The roots of the Jewish community of Curacao lie in Spain and Portugal. After having fled the Spanish inquisition in 1492 they ended up in Curaçao after wandering through the Netherlands and Brazil.


This small cube consists of synthetic indigo or "blous". In the late 17th and early 18th century, Curaçao had a flourishing indigo industry.

Obra di arte

This work of art was made by the Curaçaoan artist Philippe Zanolino, who used pieces of glass that washed ashore on the beaches of Curaçao.


The "benta" was used for a musical genre called "muzik di zumbi". The word "zumbi" probably hails from the Ubundu people in Angola, where it means ‘spirit’.

Her’i strika

Until well into the 20th century clothing irons were used to straighten hair in Curaçao.
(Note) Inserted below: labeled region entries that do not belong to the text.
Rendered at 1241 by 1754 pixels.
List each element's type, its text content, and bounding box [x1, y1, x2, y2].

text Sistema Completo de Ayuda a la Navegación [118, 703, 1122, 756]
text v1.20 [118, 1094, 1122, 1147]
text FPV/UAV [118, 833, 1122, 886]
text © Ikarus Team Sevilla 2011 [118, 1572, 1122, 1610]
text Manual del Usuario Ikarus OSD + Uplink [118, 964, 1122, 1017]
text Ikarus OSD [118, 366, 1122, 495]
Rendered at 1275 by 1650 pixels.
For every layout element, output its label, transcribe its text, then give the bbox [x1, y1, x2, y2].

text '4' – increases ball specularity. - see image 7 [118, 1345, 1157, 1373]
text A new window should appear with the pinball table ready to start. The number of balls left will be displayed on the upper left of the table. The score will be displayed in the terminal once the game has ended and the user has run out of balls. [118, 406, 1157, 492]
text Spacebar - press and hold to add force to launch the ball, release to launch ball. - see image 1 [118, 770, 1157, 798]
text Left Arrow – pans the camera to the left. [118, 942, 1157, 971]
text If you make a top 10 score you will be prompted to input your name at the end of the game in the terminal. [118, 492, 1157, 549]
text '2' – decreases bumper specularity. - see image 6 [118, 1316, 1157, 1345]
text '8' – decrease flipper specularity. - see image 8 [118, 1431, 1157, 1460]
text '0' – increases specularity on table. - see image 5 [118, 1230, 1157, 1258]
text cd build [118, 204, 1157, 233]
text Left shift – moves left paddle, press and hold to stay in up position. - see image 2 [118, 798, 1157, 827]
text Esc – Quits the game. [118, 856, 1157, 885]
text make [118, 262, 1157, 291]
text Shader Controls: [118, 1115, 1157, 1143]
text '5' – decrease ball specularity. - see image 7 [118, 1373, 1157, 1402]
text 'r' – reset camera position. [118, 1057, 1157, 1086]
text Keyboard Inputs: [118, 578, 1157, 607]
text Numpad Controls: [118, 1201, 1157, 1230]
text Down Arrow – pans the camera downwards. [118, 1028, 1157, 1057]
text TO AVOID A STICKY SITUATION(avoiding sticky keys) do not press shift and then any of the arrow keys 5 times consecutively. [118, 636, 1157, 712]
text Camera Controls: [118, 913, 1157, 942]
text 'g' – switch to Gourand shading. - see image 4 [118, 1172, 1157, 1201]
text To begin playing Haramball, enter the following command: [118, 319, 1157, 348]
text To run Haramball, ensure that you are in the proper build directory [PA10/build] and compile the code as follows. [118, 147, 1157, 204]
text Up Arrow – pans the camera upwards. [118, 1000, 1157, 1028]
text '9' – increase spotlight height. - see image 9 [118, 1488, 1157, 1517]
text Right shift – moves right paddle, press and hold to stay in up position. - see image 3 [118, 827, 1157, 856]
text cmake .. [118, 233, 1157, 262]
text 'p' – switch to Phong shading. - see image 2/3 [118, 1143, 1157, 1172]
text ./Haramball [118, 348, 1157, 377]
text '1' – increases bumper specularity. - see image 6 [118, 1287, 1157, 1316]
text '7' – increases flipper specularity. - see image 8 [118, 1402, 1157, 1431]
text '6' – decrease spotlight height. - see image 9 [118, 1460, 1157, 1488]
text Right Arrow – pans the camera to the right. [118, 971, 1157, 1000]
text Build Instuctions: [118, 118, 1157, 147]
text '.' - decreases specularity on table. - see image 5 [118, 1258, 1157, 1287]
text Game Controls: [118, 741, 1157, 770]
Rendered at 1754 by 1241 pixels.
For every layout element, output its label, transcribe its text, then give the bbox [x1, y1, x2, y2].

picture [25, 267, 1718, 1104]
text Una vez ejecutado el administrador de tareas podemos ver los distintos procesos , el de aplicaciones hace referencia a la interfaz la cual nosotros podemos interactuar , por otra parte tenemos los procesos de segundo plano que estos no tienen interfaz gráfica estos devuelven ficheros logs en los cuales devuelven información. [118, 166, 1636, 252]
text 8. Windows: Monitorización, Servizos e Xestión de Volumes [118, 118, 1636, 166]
In that period straight hair was the beauty ideal on the island.


KLM Airlines launched this collector’s item in 2004, to mark the 70th anniversary of the airlift between Amsterdam and Curaçao.

Bala di beisbòl

Amazingly, this small island has the most big league players per capita of any country in the world.


This corn pestle was found on the former plantation of landhouse Girouette. It possibly shows a glimpse of what everyday life on the Curaçao plantations must have been like.

Ka’i orgel

This wooden object with nails in it is the ‘music roll’ of a "ka’i òrgel", a typical Curaçaoan musical instrument that looks like a combination between a cilinder piano and an organ.


The special thing about this doll is that it has been baptized. It also has a name, a godfather and a godmother. The tradition of baptizing dolls shows that in Curaçao foreign influences develop their own characteristics over time.